4.4. Ablation Experiments

To better validate the effectiveness of the proposed FYU-Net model, we conducted numerous ablation experiments. As presented in Table 2, we compared the segmentation results of FYU-Net without adding various strategies; SHU-Net denotes shallow U-Net, and LN denotes localization network. Our improved strategies resulted in considerable performance improvement. The segmentation Dice and Jaccard coefficient values of the original U-Net on the renal tumor data were 73.50% and 58.10%, respectively. The Dice and Jaccard coefficient values increased to 75.13% and 60.17%, respectively, when we used only the FPN strategy. When both the shallow U-Net structure and the FPN module were employed, the segmentation effect improved, and the Dice and Jaccard coefficient values increased to 76.49% and 61.92%, respectively. When we adopted the full strategy and used FYU-Net for segmentation of kidney tumor CT data, the segmentation effect improved considerably, resulting in an average Dice coefficient of 82.85% and a Jaccard coefficient of 70.73%, thus demonstrating the effectiveness of our improvement scheme.
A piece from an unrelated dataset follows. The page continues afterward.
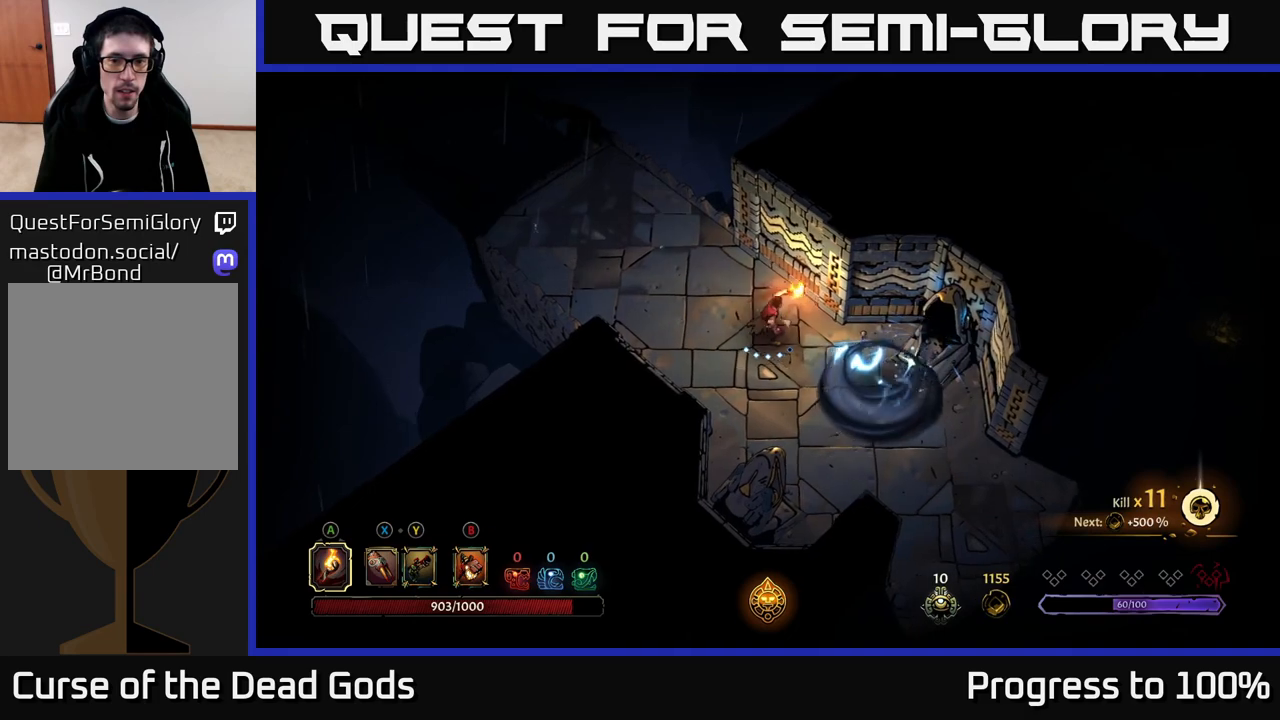
{"buttons": [], "left_stick": "down-right", "right_stick": "center", "events": [[83, "left_stick", "down-right"]]}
4.5. Model Convergence Analysis

The number of training iterations of the model is one of the important factors affecting the segmentation structure of kidney tumors. As shown in Figure 9, the IoU of the proposed model started to increase abruptly from 0 to 0.6, reflecting the effectiveness of FYU-Net. As the number of iterations increased, the IoU curve exhibited a gradual growth trend and finally reached a convergence state, with the IoU value finally stabilizing at around 0.7. Due to the video memory, we set the batch_size as 2, thus causing the IoU curve to still have a small oscillation late in the iteration.

5. Discussion

In this study, we developed a cascaded segmentation network for medical images to realize tumor region segmentation in kidney CT data. Because tumors are irregularly shaped and relatively small in volume compared to the kidney and may appear at different locations in the kidney, we first used a target detection algorithm based on the YOLO-V5 m implementation to quickly localize tumor regions in the raw kidney CT data. Next, we applied it to localized regions to perform the final accurate segmentation of the tumor. Experimental results on the publicly available kidney CT dataset provided by Kidney PArsing Challenge 2022 demonstrated that the proposed model is more accurate and robust than existing methods. The Dice coefficient and Jaccard coefficient values for the proposed model were 82.85% and 70.73%, respectively. Furthermore, the FYU-Net model proposed in this paper demonstrated good time efficiency, indicating that the proposed cascaded segmentation network greatly improves the efficiency of medical image segmentation. Finally, ablation experiments demonstrated that the proposed network yields superior medical image segmentation performance.

Data Availability

The data used in this study is the public dataset provided by Kidney PArsing Challenge 2022, which can be obtained by registering for the contest or by accessing the data through the authors’ Github website (https://github.com/L9uckin/kidney).

Additional Points

Code Availability. The code used for segmentation of kidney tumors from CT data are available from the authors’ Github website (https://github.com/L9uckin/kidney). The codes used for the other computational analyses are available upon request to the authors.

Conflicts of Interest

The authors declare no competing interests.

Acknowledgments

The study is supported by the National Key R&D Program of China (grant no. 2021YFD1300100).